All that was long ago and far away. What has become of those ardent young souls? Rumor has it that Teodor’s friend Teofil married a non-Ukrainian co-religionist. After a few years she left him for a wealthier man. Adrian reportedly married a Ukrainian who shared his spiritual and intellectual orientation, and promptly divorced him. He next wedded a woman from Ukraine who shared neither his faith nor his interests, but proved to be a faithful and loving wife. It is said that Areta married a penniless seminarian. As for the lovelorn Teodor – he eventually entered a monastery.

Can we draw any lessons from these stories? Hardly. We cannot know whether they are typical or representative. They may not even be true. But on the occasion of Valentine’s Day, we might consider the following tentative conclusions.

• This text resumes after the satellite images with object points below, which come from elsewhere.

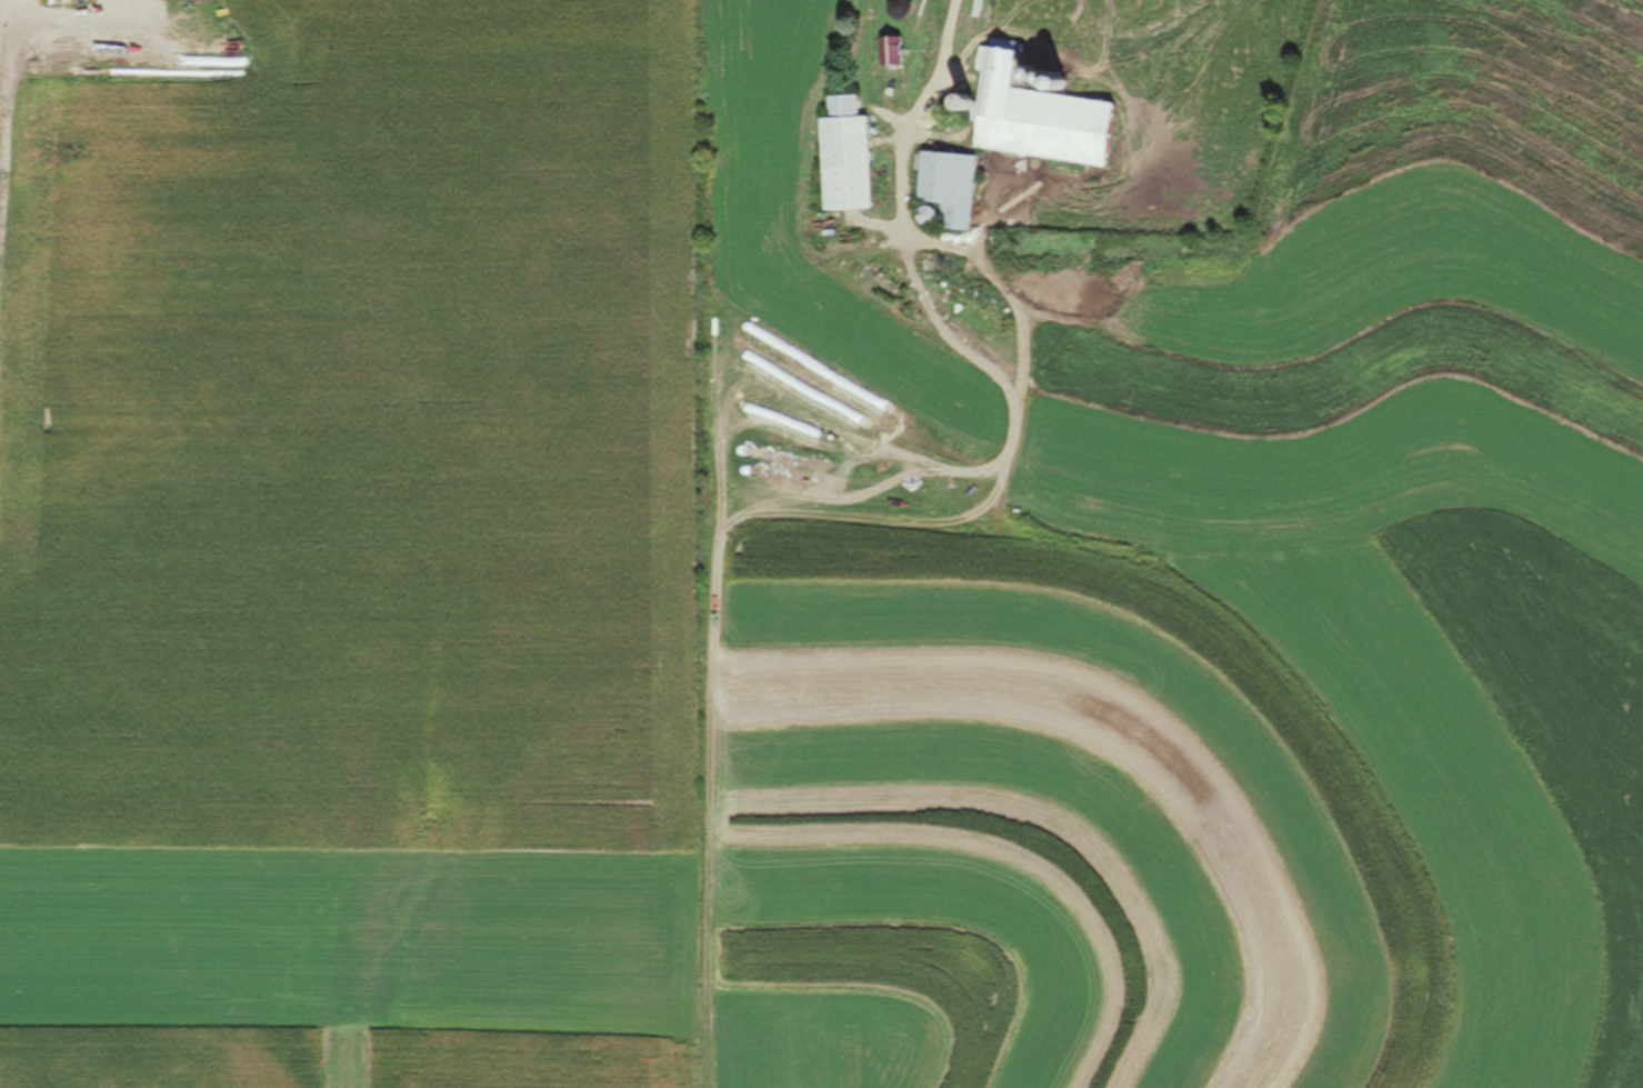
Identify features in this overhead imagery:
building: (887, 54)
building: (1031, 114)
building: (841, 157)
building: (942, 192)

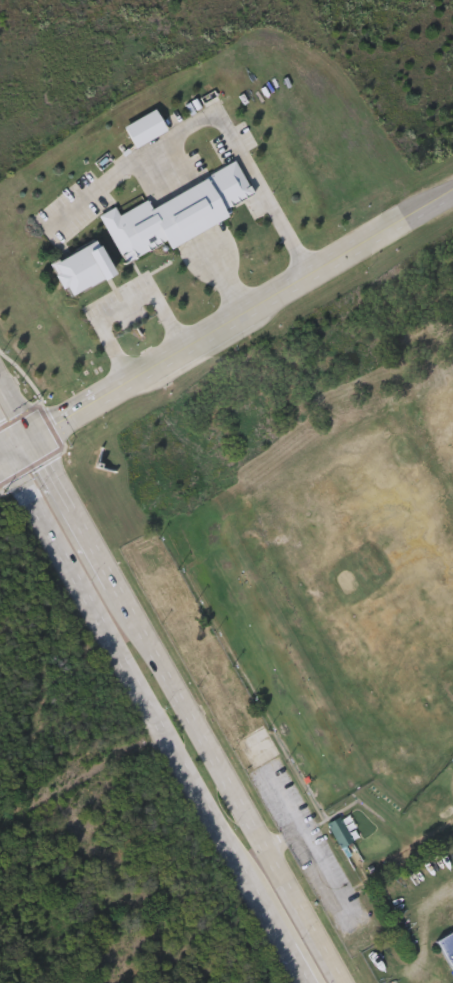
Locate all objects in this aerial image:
road: (206, 117)
building: (147, 130)
building: (178, 216)
building: (84, 270)
road: (124, 305)
road: (243, 314)
road: (17, 409)
traffic signals: (34, 439)
road: (4, 442)
road: (21, 445)
building: (48, 445)
traffic signals: (9, 451)
road: (4, 453)
park: (226, 491)
road: (74, 511)
road: (160, 716)
road: (226, 783)
building: (342, 834)
road: (283, 841)
road: (309, 846)
parking lot: (311, 846)
building: (448, 949)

First, no matter how well you plan things, you cannot – contrary to the common wisdom – control your destiny. Second, people do not always follow their own principles. They don’t even always act in their own interests – which is ultimately the same thing. Third, as an aunt of mine once said, marriage is a lottery. Presumably she meant that it’s a gamble. But she may also have meant that there are very few winners. Fourth, if you can marry someone who shares your ethnic heritage (assuming you want to), you are lucky; if you can marry someone who shares your philosophical world view (assuming you have one), you are very lucky. If you can marry someone who shares both, you are positively blessed. But the chances of this happening are infinitesimal. So don’t count on it. Count your blessings instead. For even this doesn’t guarantee happiness. Fifth, if you are a woman and seek stability, consider a seminarian. (It is reported that in North America, Greek-Catholic seminarians, like the Orthodox, may now marry before ordination.) Once he’s ordained, he’ll probably take good care of you, since he won’t get another chance: widowed priests generally may not marry again. Finally, if you really seek perfection, consider the monastery. That, in a sense, is the only ideal marriage.